Am Abend zündete er – übermüdet und ohne funktionierende elektrische Beleuchtung – eine Kerze an, die er ohne Untersetzer auf einem Couchtisch platzierte, auf dem sich brennbares Material befand. In der Folge schlief er ein. Der Brand wurde durch diese Kerze ausgelöst und breitete sich von seiner Wohnung auf weitere Teile des Hauses aus, wodurch das gesamte Gebäude unbewohnbar wurde.

Der Beklagte wurde strafrechtlich wegen fahrlässiger Herbeiführung einer Feuersbrunst im Zustand voller Berauschung verurteilt. Die Klägerin leistete an die Wohnungseigentümergemeinschaft Schadenersatz in Millionenhöhe und begehrte diesen Betrag im Regressweg vom Beklagten. Sie stützte sich darauf, dass der Versicherungsfall zumindest grob fahrlässig herbeigeführt worden sei.

OGH-Entscheidung

Der Oberste Gerichtshof bestätigt die Abweisung der Klage.
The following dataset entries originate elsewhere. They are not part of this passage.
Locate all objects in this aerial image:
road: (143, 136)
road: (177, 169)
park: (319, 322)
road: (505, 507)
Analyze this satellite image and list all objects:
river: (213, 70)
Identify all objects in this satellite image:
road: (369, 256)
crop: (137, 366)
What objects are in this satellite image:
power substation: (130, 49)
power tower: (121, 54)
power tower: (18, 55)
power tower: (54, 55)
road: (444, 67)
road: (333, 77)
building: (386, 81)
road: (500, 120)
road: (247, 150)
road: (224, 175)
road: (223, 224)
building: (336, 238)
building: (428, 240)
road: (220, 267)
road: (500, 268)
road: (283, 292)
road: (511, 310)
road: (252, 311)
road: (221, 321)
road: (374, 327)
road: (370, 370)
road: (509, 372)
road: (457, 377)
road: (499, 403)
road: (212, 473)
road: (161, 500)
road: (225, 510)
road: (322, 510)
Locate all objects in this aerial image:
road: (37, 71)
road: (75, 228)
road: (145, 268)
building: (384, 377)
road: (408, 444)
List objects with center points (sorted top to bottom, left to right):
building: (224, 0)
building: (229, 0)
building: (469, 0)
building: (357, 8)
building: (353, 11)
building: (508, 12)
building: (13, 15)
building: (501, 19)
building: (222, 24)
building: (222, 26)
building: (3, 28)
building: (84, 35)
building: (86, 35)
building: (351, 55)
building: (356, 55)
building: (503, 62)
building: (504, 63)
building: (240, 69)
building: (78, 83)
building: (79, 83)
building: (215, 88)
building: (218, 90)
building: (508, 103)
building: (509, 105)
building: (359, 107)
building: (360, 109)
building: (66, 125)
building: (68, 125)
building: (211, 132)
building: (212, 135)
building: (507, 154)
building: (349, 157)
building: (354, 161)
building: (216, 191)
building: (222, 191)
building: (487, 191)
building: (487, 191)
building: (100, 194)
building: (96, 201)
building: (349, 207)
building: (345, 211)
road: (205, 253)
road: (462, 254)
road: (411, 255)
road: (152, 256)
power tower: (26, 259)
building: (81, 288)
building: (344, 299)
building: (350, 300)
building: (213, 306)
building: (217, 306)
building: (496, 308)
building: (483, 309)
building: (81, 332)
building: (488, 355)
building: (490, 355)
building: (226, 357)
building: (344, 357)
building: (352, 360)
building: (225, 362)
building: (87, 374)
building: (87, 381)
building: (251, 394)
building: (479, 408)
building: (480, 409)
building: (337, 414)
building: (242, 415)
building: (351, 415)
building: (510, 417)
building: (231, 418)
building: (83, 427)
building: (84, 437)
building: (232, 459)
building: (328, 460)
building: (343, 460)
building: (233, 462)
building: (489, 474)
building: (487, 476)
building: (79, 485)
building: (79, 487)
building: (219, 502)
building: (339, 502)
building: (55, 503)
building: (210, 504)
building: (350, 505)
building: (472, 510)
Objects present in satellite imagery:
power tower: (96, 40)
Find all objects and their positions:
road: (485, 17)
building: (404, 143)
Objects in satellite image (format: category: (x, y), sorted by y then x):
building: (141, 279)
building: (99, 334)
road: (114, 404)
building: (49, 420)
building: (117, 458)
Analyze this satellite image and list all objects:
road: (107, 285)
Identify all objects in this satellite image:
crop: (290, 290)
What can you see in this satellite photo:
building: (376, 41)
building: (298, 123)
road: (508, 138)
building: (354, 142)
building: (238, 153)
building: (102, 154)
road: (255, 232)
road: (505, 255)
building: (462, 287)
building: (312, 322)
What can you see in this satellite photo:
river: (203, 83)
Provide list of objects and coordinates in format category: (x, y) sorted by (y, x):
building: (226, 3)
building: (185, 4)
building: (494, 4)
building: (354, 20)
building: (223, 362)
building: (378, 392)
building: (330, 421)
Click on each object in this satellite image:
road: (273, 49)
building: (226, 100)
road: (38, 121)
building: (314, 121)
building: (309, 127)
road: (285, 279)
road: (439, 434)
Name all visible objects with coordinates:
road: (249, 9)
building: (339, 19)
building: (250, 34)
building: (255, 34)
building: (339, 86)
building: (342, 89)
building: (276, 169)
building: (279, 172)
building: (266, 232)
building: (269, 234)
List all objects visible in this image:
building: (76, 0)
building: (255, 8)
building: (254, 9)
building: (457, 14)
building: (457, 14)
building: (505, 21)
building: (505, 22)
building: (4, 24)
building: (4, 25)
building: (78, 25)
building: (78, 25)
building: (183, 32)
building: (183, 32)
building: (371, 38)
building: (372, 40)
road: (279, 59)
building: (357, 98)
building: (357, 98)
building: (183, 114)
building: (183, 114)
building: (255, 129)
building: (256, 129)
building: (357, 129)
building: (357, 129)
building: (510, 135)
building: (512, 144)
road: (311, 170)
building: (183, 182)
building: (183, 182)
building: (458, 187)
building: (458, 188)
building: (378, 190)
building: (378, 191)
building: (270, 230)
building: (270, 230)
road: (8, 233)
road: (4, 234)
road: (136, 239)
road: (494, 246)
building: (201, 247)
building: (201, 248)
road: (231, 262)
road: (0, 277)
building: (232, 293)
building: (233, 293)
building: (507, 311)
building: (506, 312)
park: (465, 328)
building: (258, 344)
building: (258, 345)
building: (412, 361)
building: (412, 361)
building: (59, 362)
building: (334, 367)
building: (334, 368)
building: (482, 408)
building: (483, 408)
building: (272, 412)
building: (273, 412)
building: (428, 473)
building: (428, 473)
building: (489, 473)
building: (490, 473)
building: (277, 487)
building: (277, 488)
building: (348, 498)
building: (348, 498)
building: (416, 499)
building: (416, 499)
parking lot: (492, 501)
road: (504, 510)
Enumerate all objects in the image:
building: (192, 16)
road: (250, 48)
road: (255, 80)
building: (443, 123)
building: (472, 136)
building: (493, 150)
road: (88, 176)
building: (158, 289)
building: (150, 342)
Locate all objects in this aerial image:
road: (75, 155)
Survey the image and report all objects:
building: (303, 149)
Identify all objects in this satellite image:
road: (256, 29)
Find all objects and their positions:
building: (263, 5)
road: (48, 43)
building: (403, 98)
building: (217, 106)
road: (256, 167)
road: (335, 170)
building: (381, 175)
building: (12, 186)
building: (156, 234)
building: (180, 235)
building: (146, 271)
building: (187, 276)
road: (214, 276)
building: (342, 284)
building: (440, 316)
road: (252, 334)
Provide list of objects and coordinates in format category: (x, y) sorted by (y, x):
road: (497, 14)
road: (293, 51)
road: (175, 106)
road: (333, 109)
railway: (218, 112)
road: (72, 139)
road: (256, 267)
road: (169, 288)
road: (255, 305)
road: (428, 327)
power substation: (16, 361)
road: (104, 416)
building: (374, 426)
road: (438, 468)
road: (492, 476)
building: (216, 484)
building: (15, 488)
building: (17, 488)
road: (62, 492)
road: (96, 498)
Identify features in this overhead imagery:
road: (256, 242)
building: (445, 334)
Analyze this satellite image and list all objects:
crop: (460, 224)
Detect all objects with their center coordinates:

Er stellt zunächst klar, dass der einzelne Mit- und Wohnungseigentümer aus dem Gebäudeversicherungsvertrag nicht „Dritter“ im Sinn des § 67 Abs 1 VersVG ist, sondern Mitversicherter. Ein Regress des Versicherers ist daher nicht nach § 67 VersVG, sondern nur unter den Voraussetzungen des § 61 VersVG möglich, der eine vorsätzliche oder grob fahrlässige Herbeiführung des Versicherungsfalls durch den Versicherten voraussetzt.

Grobe Fahrlässigkeit liegt nach ständiger Rechtsprechung vor, wenn eine außergewöhnliche und auffallende Vernachlässigung der gebotenen Sorgfalt gegeben ist und der Schadenseintritt als wahrscheinlich vorhersehbar war. Objektiv betrachtet stellt das Verhalten des Beklagten – das Anzünden einer Kerze auf brennbarem Untergrund in einer stark vermüllten Wohnung und anschließendes Einschlafen – einen besonders schweren Sorgfaltsverstoß dar.

Entscheidend ist jedoch, dass schuldhaftes Handeln Schuldfähigkeit voraussetzt. Der Beklagte konnte nachweisen, dass er im Zeitpunkt der unmittelbar schadensauslösenden Handlung zurechnungsunfähig war. Dieses Verhalten kann ihm daher subjektiv nicht vorgeworfen werden. Eine analoge Anwendung des § 1307 ABGB auf den versicherungsrechtlichen Regress lehnt der OGH ab, weil die bloße Selbstversetzung in einen Rauschzustand noch nicht die spezifische Gefahr des Eintritts des Versicherungsfalls begründet.

Der Regress des Versicherers setzt vielmehr voraus, dass der Versicherte bereits im schuldfähigen Zustand den Versicherungsfall grob schuldhaft herbeigeführt hat. Dies kann etwa dann der Fall sein, wenn er im Zeitpunkt der Berauschung damit rechnen musste oder grob fahrlässig außer Acht ließ, dass er später im Rausch den Versicherungsfall verursachen werde. Für das Vorliegen dieser Voraussetzungen trägt der Versicherer die Behauptungs- und Beweislast.

Im konkreten Fall fehlte es an entsprechenden Feststellungen. Es gab keine Anhaltspunkte dafür, dass sich dem Beklagten bereits bei der Einnahme der Substanzen in den Morgenstunden in besonderem Maß hätte aufdrängen müssen, dass er viele Stunden später eine Kerze ohne Sicherheitsvorkehrungen anzünden, daneben einschlafen und dadurch einen Brand verursachen werde. Da die Klägerin solche Umstände nicht substantiiert behauptet hatte, war ihr der Nachweis einer grob schuldhaften Herbeiführung des Versicherungsfalls nicht gelungen.

Der OGH verneint daher einen Regressanspruch des Gebäudeversicherers und weist die Revision ab.